:: EXERCISE AIM ::
At the line containing "right elbow: (693, 242)", begin retyping, and continue word for word until the records below run out.

Human pose images with coordinates:
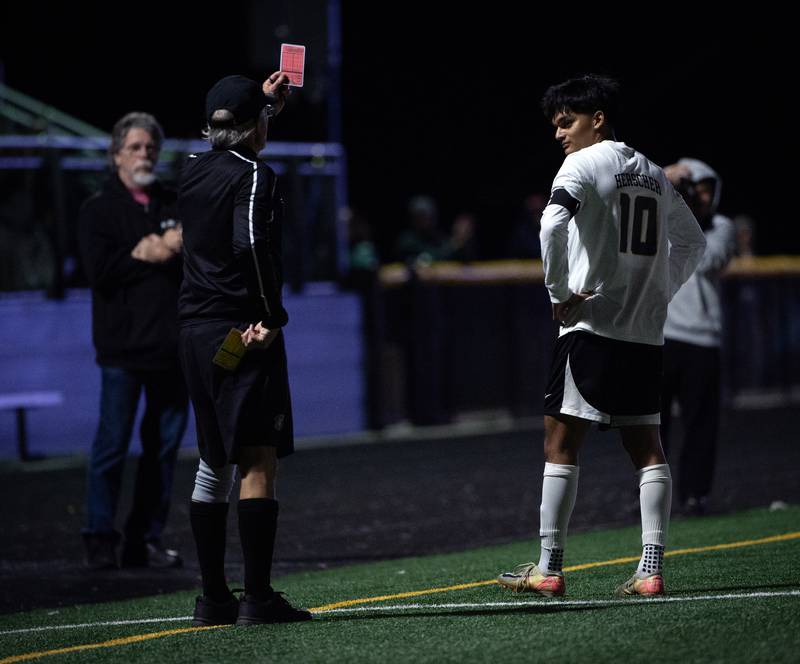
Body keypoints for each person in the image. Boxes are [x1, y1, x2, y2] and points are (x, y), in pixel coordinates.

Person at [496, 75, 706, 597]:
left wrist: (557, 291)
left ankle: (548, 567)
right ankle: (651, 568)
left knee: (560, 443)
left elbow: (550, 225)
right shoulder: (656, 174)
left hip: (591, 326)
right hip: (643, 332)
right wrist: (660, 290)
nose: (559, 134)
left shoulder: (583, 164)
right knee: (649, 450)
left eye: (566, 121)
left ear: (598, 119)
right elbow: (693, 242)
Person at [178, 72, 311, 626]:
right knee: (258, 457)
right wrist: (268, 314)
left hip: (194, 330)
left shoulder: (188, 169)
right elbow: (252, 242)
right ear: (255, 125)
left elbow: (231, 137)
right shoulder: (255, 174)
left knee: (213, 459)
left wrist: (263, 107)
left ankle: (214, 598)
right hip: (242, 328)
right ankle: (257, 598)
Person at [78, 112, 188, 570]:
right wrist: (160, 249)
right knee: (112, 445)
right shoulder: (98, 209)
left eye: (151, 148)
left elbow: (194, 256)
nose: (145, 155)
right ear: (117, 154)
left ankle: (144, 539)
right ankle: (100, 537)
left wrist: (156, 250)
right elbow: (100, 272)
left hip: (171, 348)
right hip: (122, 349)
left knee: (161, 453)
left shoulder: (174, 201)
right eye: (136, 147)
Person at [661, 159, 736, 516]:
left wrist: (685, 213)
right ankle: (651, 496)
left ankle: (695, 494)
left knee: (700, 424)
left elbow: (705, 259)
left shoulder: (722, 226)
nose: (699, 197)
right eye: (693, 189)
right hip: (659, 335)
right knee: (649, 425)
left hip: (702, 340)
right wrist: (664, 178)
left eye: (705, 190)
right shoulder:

:: ANSWER SPACE ::
right elbow: (693, 242)
Person at [178, 72, 311, 626]:
right knee: (258, 457)
right wrist: (268, 314)
left hip: (194, 330)
left shoulder: (188, 169)
right elbow: (252, 242)
right ear: (255, 125)
left elbow: (231, 137)
right shoulder: (255, 174)
left knee: (213, 459)
left wrist: (263, 107)
left ankle: (214, 598)
right hip: (242, 328)
right ankle: (257, 598)
Person at [78, 112, 188, 570]:
right wrist: (160, 249)
right knee: (112, 445)
right shoulder: (98, 209)
left eye: (151, 148)
left elbow: (194, 256)
nose: (145, 155)
right ear: (117, 154)
left ankle: (144, 539)
right ankle: (100, 537)
left wrist: (156, 250)
right elbow: (100, 272)
left hip: (171, 348)
right hip: (122, 349)
left knee: (161, 453)
left shoulder: (174, 201)
right eye: (136, 147)
Person at [661, 159, 736, 516]:
left wrist: (685, 213)
right ankle: (651, 496)
left ankle: (695, 494)
left knee: (700, 424)
left elbow: (705, 259)
left shoulder: (722, 226)
nose: (699, 197)
right eye: (693, 189)
right hip: (659, 335)
right knee: (649, 425)
left hip: (702, 340)
right wrist: (664, 178)
left eye: (705, 190)
right shoulder:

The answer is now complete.